Did These Russians Violate Russia's Anti-Gay Propaganda Law?

Amid the furor over Russia's anti-gay laws, Ksenia Ryzhova and Tatyana Firova kiss on the lips to celebrate their victory at the World Athletics Championships in Moscow.

As Team Russia took to the podium on Saturday to accept a gold medal in the IAAF World Athletics Championships in Moscow, Ksenia Ryzhova and Tatyana Firova turned to each other and planted a kiss on each others' lips.

Were they bursting with joy at winning the women's 4x400 relay? Or were they doing their part to join the growing protest against Russia's controversial law banning so-called gay propaganda, as some suggested?

The jury is out. Sources told Sky News that the athletes were merely congratulating each other and intended to make no political statement. But kissing on the lips for any old reason isn't exactly part of Russian tradition. Ryzhova and Firova have yet to comment.

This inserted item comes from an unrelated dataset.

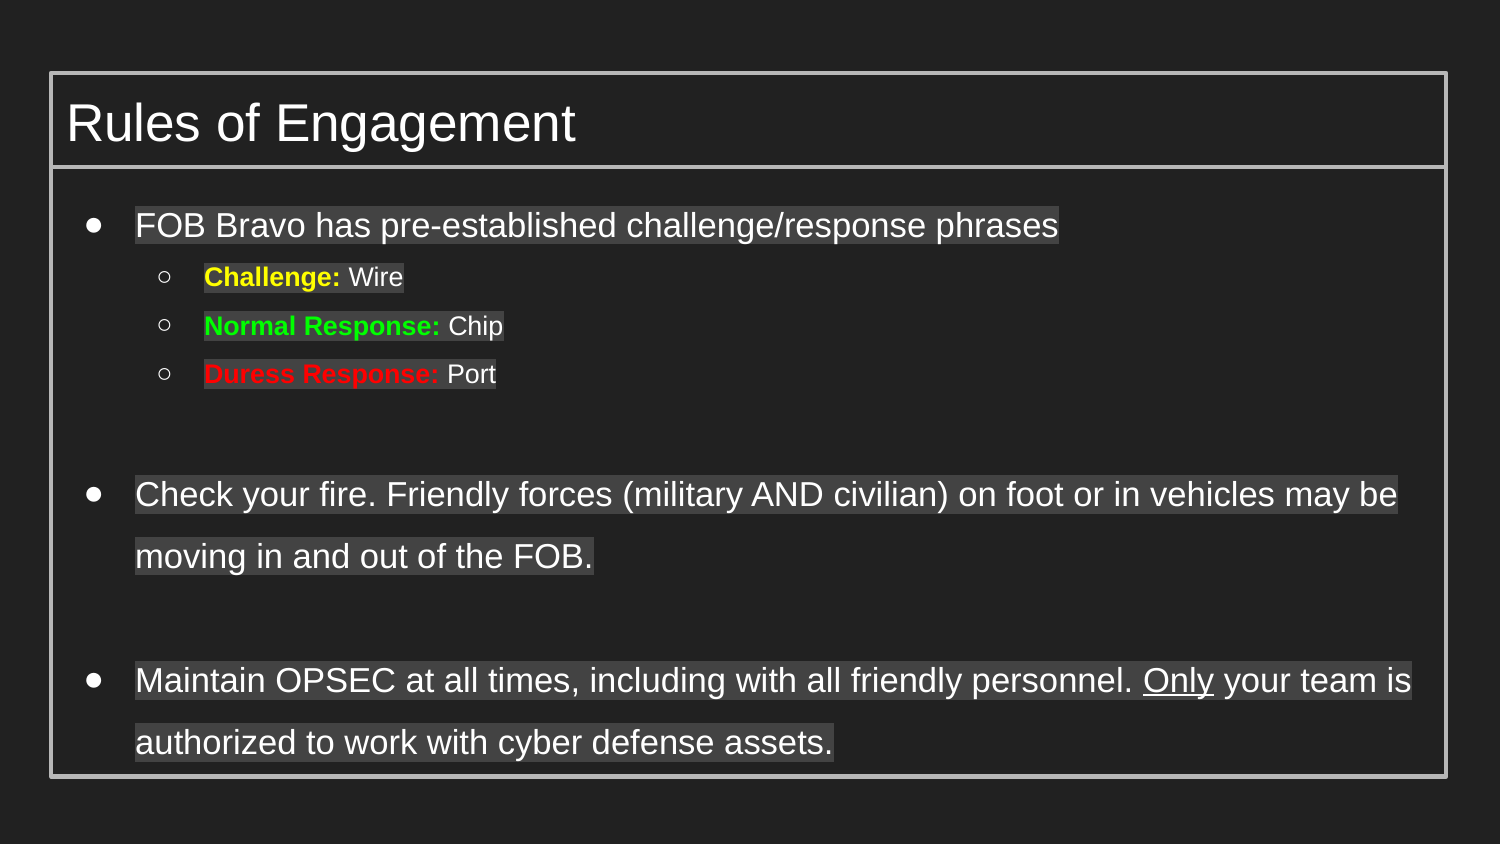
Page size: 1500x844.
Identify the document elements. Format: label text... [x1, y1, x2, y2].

list FOB Bravo has pre-established challenge/response phrases Challenge: Wire Normal Response: Chip Duress Response: Port Check your fire. Friendly forces (military AND civilian) on foot or in vehicles may be moving in and out of the FOB. Maintain OPSEC at all times, including with all friendly personnel. Only your team is authorized to work with cyber defense assets. [51, 166, 1447, 777]
title Rules of Engagement [51, 72, 1447, 165]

Their kiss came as ever more athletes join the debate over Russia's anti-gay law as the Sochi Olympics draw nearer.

And then there's Vitaly Mutko, Russian sports minister. He has already asked people to "calm down" over the anti-gay law, which he has repeatedly said would be enforced during the Games. This weekend, he went one step further and said the uproar over the law was "an invented problem" in the Western media.

Russia, he said, was merely trying to protect its children against dangerous tendencies: "We want to protect our children whose psyches have not formed from the propaganda of drug use, drunkenness and non-traditional sexual relations."